TO DO: Give back the full listing, character for character, with no pictures.

INFORMATION GIVEN:

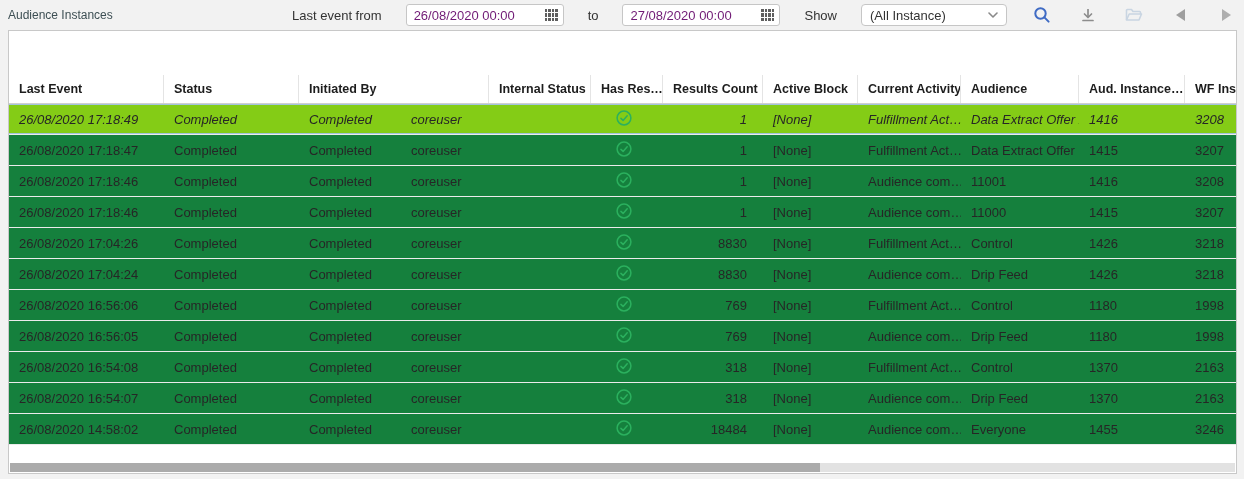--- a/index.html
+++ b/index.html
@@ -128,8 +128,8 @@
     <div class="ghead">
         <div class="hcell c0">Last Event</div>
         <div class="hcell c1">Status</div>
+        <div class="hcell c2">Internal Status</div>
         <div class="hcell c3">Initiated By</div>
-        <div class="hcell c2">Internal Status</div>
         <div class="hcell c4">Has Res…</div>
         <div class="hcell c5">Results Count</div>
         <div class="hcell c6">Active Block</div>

TASK ANSWER:
--- a/index.html
+++ b/index.html
@@ -128,8 +128,8 @@
     <div class="ghead">
         <div class="hcell c0">Last Event</div>
         <div class="hcell c1">Status</div>
+        <div class="hcell c2">Internal Status</div>
         <div class="hcell c3">Initiated By</div>
-        <div class="hcell c2">Internal Status</div>
         <div class="hcell c4">Has Res…</div>
         <div class="hcell c5">Results Count</div>
         <div class="hcell c6">Active Block</div>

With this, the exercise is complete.